Transcribed page contents:
Segment Open
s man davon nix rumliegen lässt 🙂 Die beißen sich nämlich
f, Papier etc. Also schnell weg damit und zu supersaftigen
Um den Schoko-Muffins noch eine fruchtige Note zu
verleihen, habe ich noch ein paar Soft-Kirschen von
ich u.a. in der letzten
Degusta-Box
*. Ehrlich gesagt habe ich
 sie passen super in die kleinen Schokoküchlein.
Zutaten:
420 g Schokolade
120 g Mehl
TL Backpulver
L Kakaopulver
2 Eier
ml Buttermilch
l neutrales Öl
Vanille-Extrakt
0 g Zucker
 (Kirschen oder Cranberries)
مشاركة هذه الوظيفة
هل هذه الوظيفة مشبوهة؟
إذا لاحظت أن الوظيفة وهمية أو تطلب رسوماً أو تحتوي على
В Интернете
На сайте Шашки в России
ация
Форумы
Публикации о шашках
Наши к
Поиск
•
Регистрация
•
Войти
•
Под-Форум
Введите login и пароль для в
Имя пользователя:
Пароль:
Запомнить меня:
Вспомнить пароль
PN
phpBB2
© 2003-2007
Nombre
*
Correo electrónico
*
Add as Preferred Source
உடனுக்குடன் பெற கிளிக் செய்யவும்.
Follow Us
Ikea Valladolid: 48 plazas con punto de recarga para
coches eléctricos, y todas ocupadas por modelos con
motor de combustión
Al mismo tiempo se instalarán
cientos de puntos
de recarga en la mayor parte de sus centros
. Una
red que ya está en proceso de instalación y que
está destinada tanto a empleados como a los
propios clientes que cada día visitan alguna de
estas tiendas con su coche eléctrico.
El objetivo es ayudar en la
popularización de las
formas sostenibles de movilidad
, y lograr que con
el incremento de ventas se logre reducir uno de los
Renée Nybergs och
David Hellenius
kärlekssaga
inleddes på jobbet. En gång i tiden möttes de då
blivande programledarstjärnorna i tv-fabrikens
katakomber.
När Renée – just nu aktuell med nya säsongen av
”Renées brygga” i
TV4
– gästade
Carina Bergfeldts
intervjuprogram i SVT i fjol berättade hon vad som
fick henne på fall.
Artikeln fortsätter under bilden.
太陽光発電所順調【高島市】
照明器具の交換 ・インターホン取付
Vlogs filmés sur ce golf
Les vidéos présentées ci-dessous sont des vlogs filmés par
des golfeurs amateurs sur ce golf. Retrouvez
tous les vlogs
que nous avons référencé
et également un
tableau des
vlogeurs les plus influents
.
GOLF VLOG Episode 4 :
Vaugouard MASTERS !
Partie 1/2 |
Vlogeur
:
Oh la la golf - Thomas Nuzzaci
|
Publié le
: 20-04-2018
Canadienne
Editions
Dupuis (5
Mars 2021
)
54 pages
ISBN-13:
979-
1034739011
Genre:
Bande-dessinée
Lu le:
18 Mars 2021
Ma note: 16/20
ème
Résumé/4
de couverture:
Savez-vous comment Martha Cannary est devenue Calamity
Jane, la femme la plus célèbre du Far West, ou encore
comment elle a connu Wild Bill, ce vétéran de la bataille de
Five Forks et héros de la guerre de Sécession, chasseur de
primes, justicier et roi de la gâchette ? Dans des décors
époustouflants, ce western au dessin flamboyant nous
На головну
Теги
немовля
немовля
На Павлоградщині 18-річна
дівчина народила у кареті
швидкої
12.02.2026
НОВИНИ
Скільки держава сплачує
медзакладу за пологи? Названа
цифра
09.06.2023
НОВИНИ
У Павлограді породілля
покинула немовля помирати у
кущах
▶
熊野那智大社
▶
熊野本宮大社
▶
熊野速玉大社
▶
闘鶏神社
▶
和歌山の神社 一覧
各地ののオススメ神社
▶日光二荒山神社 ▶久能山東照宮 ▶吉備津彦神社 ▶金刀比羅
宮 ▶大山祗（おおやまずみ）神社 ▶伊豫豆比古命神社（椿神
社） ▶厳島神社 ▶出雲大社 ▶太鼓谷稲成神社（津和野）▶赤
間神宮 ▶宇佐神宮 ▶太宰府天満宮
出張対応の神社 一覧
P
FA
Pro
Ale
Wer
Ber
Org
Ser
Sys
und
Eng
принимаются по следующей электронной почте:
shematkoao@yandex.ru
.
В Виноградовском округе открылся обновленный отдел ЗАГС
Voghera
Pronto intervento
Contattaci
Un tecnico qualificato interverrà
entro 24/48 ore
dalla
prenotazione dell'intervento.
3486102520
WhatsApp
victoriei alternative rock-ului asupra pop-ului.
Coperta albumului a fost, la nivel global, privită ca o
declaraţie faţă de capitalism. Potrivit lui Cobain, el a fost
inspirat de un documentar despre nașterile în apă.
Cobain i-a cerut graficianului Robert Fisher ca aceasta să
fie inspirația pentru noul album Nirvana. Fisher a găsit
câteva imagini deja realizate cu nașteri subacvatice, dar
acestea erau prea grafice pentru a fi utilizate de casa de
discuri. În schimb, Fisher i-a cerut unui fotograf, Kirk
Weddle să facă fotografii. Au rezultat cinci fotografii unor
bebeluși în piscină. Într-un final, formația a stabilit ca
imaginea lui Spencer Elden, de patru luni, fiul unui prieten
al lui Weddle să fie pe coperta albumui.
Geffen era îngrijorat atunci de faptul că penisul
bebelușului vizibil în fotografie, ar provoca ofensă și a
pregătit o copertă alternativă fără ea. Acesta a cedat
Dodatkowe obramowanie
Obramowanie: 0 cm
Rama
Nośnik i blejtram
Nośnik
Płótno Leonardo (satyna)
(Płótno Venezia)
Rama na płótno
Segment Closed
**Instructions for the task**
For this task, write out exactly the lines of the entries above, starting at the line with "Five Forks et" and ending at the line with "Скільки держава сплачує", both included, and no others.

**Result of the task**
Five Forks et héros de la guerre de Sécession, chasseur de
primes, justicier et roi de la gâchette ? Dans des décors
époustouflants, ce western au dessin flamboyant nous
На головну
Теги
немовля
немовля
На Павлоградщині 18-річна
дівчина народила у кареті
швидкої
12.02.2026
НОВИНИ
Скільки держава сплачує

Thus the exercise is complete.